Moradin forges the dwarves. Guess where they got that idea from? Tolkien. Its literally the origin story lifted right from there. Grumph One Eye? Guess who else lost their eye in a fight with the head of elves and leads armies of orcs?
 



Hussar

Legend
Adamantium armor is listed as a magic item in the DMG, uncommon (which I find weird), placing it between 101 and 500 gp in value, which is the closest cost equivalent we have

Yeah, I'm thinking that if my player tried to tell me that adamantine armor was a free add on to regular armor, it likely wouldn't fly too far. But, yeah, the DMG lists it as more than 100 gp, so, right there the ability wouldn't work.
 


Aldarc

Legend
"Ripoff" seems too strong a word for what amounts to light inspiration. The closest comparative parallel is between Aulë and Moradin, but the idea that an artisan deity/angel would forge their created race into being isn't exactly all that original in the first place. You have to squit to see Gruumsh as Sauron. To the best of my recollection, for example, though Sauron is associated with an "eye," he is never said to have lost one - though maybe two if one counts the loss of his entire body - unless he stores them on his fingers. And Sauron isn't their creator (or perverter of their creation), but, rather, Melkor. The closest to Melkor losing an eye was having his face scratched up by an eagle during the fight with Fingolfin. Who is Corellon Larethian's analogue supposed to be?
 

Azzy

ᚳᚣᚾᛖᚹᚢᛚᚠ
Moradin forges the dwarves. Guess where they got that idea from? Tolkien. Its literally the origin story lifted right from there.

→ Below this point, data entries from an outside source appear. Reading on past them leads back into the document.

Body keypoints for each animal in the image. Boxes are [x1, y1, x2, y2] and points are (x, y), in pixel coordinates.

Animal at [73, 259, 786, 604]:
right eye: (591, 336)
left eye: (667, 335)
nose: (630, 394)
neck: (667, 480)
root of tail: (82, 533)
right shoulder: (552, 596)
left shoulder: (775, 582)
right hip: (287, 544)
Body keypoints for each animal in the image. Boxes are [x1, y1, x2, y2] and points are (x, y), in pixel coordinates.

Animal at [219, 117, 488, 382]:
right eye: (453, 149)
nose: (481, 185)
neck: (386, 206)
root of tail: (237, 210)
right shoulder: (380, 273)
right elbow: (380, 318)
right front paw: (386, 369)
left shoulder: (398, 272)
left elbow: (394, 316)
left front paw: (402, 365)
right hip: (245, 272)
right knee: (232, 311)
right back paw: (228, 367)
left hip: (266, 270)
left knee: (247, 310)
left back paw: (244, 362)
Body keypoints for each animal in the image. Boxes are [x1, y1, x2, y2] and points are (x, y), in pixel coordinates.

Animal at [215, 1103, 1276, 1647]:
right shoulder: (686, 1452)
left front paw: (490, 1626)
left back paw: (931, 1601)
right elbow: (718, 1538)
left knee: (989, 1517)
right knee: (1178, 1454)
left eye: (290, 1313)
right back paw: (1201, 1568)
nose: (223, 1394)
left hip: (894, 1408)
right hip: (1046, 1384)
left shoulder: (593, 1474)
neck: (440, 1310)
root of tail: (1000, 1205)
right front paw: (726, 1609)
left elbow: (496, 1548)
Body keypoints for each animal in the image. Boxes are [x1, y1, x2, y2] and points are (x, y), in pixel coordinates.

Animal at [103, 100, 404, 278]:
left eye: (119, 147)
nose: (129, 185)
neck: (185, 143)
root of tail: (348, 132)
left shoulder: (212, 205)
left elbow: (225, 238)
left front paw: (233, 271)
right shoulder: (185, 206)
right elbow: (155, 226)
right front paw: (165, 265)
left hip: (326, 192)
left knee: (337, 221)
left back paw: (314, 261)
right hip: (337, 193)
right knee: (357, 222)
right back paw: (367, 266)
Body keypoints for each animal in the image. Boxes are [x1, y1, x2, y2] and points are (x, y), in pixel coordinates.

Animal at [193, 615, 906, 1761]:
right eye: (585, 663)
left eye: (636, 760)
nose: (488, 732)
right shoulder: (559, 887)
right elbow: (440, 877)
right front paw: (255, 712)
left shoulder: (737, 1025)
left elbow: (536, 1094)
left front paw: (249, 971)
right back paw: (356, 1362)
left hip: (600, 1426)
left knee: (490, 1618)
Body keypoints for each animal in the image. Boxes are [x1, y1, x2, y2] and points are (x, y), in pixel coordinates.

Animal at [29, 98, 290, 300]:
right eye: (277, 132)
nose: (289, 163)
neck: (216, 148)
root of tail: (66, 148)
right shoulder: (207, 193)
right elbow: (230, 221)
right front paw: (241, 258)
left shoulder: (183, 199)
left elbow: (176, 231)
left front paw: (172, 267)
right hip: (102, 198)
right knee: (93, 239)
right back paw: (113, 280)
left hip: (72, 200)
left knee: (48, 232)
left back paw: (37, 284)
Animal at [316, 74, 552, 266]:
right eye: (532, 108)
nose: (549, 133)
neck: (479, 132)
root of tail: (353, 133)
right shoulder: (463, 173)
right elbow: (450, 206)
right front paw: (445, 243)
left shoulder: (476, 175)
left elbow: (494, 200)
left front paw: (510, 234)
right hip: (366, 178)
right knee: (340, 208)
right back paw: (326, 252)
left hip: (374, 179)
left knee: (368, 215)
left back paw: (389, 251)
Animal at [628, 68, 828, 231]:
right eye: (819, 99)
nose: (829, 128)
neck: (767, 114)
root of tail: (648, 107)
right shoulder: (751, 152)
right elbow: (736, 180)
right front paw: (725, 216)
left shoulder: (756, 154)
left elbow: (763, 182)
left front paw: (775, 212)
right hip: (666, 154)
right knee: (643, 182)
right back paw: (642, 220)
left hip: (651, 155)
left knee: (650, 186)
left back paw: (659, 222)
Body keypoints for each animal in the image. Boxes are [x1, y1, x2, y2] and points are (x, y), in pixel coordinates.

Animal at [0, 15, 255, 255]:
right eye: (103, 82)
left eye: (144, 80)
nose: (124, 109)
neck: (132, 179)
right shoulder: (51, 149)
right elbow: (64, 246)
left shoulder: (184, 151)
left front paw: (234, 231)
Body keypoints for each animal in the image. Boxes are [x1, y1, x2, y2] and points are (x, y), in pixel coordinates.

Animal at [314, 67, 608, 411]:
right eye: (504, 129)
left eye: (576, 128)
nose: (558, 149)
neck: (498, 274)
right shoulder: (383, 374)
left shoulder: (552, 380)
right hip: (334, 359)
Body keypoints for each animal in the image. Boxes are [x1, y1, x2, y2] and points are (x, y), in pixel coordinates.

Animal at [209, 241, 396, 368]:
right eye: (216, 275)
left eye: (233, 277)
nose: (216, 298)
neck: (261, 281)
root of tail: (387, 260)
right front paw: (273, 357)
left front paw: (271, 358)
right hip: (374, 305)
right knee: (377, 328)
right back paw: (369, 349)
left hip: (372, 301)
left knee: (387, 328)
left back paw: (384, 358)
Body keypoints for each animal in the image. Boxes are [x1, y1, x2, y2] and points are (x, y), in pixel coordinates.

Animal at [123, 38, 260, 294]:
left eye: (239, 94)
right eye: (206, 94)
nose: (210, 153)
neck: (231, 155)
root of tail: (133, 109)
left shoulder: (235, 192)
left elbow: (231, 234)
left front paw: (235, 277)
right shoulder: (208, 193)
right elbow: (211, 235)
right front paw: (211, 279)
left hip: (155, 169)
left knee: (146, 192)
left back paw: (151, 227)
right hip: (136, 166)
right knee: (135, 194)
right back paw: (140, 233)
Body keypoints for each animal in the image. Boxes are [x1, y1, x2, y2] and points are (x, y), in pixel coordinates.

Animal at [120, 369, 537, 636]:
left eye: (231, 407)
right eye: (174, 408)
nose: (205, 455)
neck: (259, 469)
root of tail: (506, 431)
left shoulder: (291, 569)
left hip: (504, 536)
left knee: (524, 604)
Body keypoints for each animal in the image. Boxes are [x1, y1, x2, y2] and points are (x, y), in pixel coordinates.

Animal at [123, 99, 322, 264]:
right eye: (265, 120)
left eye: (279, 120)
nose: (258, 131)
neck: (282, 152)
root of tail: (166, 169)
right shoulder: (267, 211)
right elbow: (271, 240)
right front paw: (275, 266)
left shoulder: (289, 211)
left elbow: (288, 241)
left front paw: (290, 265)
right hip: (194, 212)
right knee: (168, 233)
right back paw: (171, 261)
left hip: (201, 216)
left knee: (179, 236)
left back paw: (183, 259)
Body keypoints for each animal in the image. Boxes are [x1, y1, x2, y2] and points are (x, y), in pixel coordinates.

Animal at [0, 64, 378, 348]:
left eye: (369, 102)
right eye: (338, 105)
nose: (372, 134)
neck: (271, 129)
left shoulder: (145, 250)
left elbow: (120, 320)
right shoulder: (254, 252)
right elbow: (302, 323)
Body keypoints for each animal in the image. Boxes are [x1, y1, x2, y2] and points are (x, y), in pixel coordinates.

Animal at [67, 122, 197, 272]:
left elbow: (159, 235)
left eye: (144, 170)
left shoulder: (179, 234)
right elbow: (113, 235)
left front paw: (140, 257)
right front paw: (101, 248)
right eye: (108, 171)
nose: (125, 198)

That's it? Moradin forges the dwarves similar to how Aulë forged the seven fathers of the dwarves (Seven dwarves? Tolkien ripped off Snow White!), and that makes the dwarven gods rip offs of Tolkien? Never mind that dwarves from myth and folklore are heavily associated with forging and crafting, and that Tolkien's take on them being forged by a higher power is a pretty easy concept to have (certainly better than the original—forming from maggots in a dead giant). Whether inspired by Tolkien or independently developed, this hardly counts as a ripoff, and also says nothing about the rest of the dwarven panthe

Grumph One Eye? Guess who else lost their eye in a fight with the head of elves and leads armies of orcs?

Who? Because it wasn't Sauron.

So that leaves Gruumsh and the rest of the Orc Pantheon, and Corellon Larethian and the rest of the Elven pantheon.

Yep, D&D has mined and ripped off Tolkien quite a bit and in many ways, but, aside from the creation myth of the dwarves, the nonhuman pantheons have very little in common with Tolkien.